:: Assignment ::
Search the records for the string "down" and copy every line in which it appears.

:: Records for this exercise ::
★ ★ ★ ★

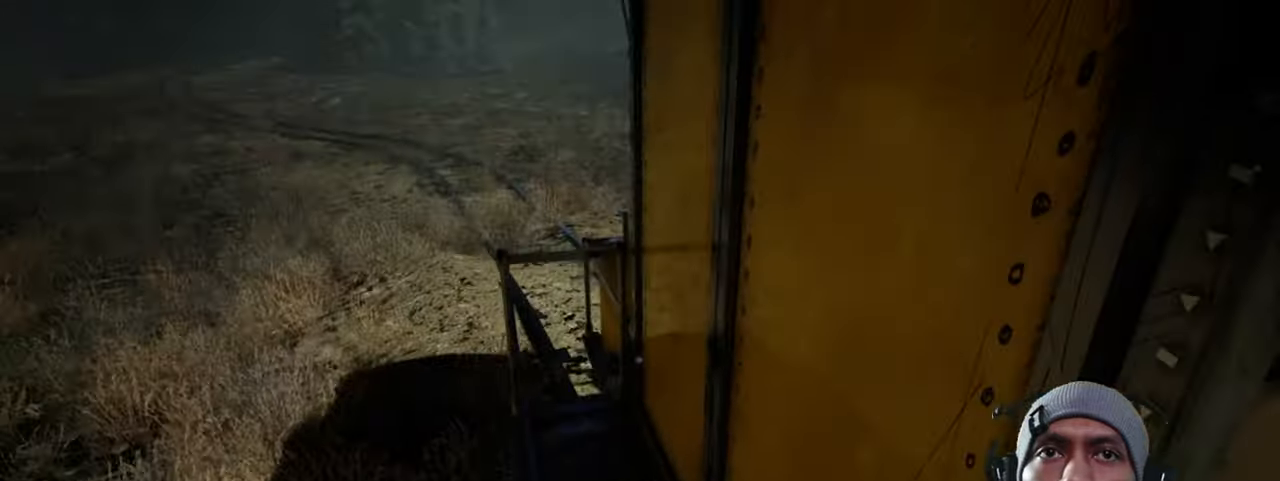
{"keys": ["d"], "mouse": ["left"], "events": [[367, "d", "down"]]}
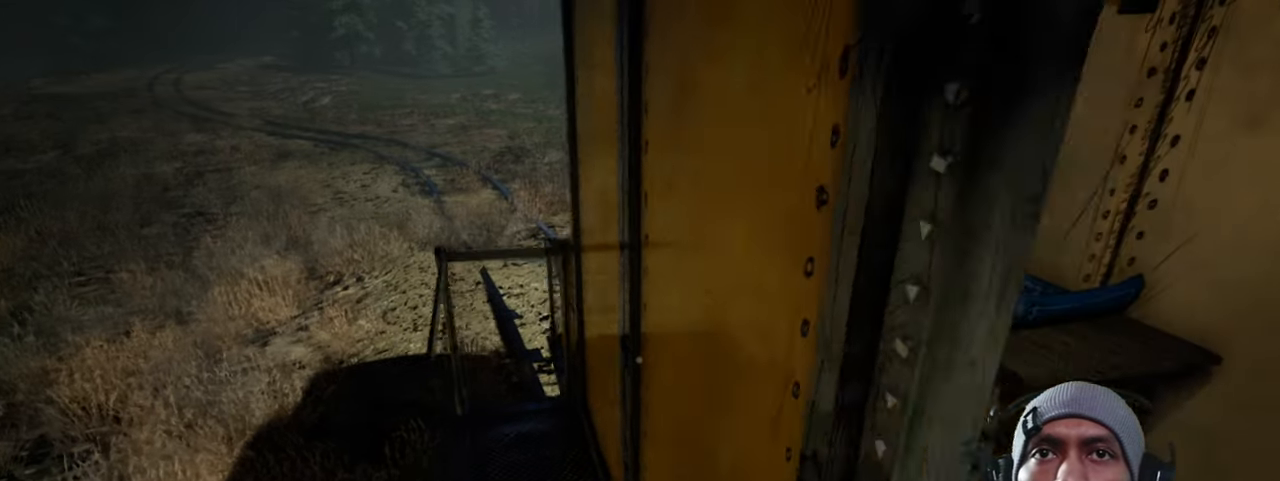
{"keys": [], "mouse": ["left"], "events": [[300, "d", "up"]]}
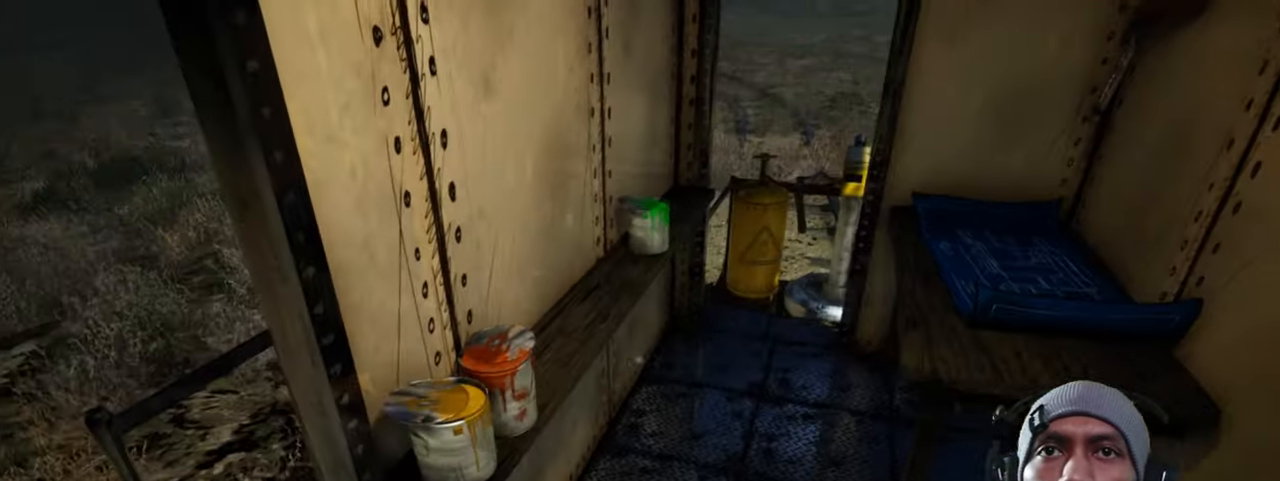
{"keys": ["d", "w"], "mouse": ["left"], "events": [[167, "w", "down"], [367, "d", "down"]]}
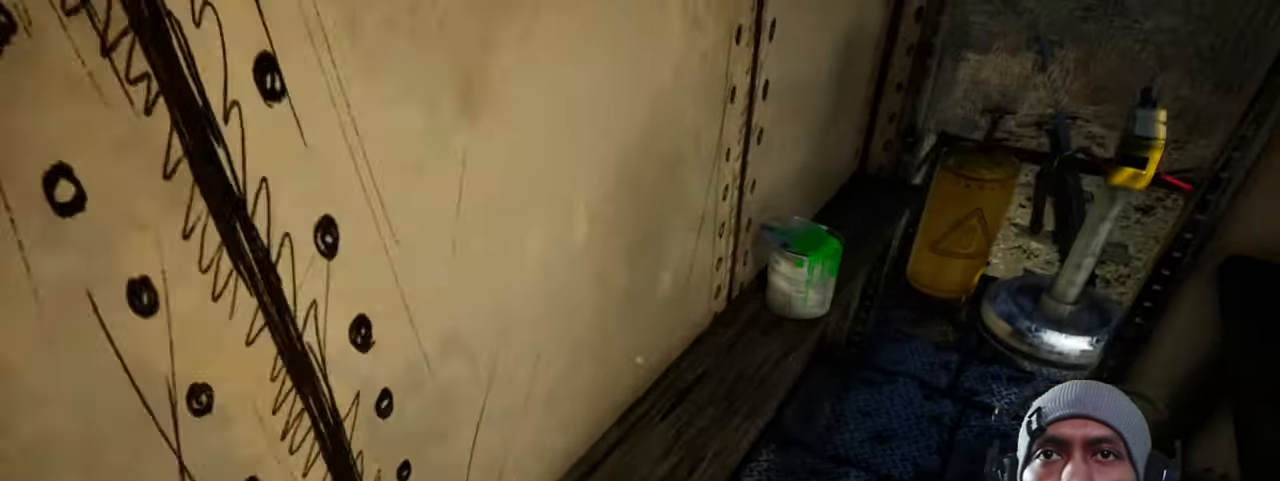
{"keys": [], "mouse": ["left"], "events": [[84, "d", "up"], [84, "w", "up"]]}
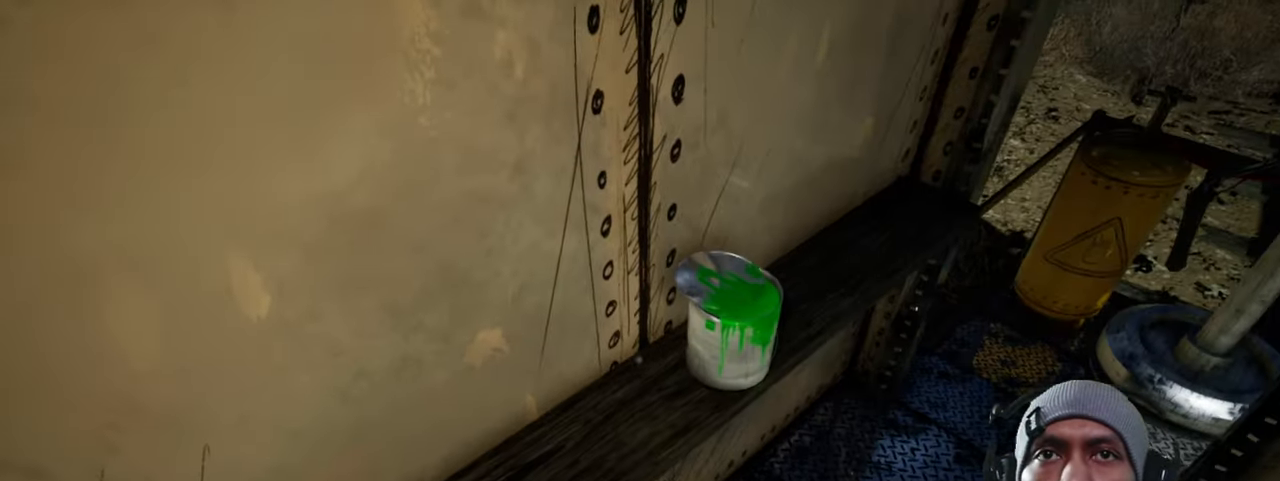
{"keys": [], "mouse": ["left"], "events": []}
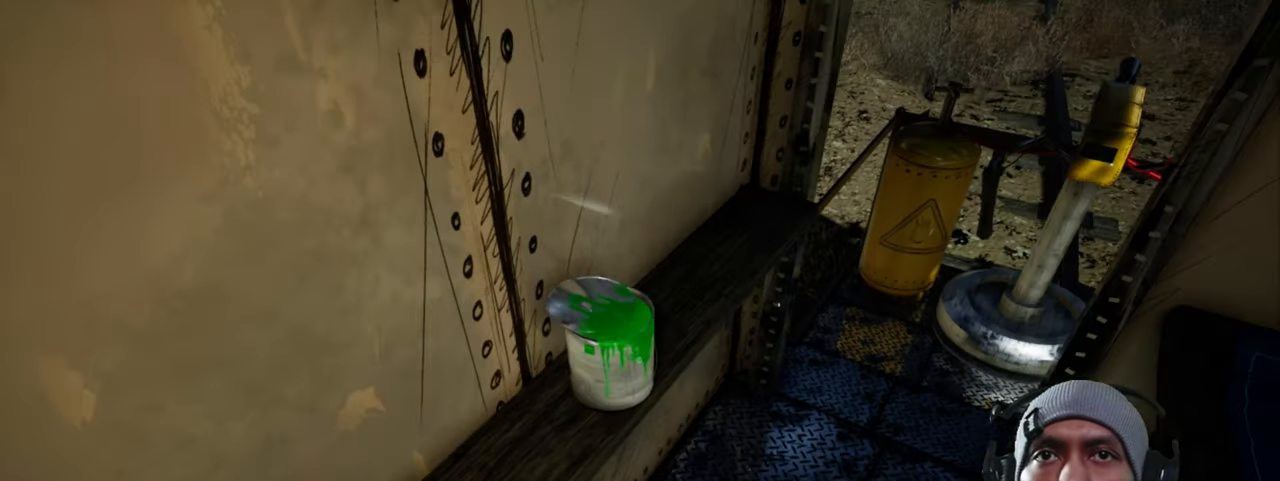
{"keys": [], "mouse": ["left"], "events": []}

★ ★ ★ ★

:: Solution to this exercise ::
{"keys": ["d"], "mouse": ["left"], "events": [[367, "d", "down"]]}
{"keys": ["d", "w"], "mouse": ["left"], "events": [[167, "w", "down"], [367, "d", "down"]]}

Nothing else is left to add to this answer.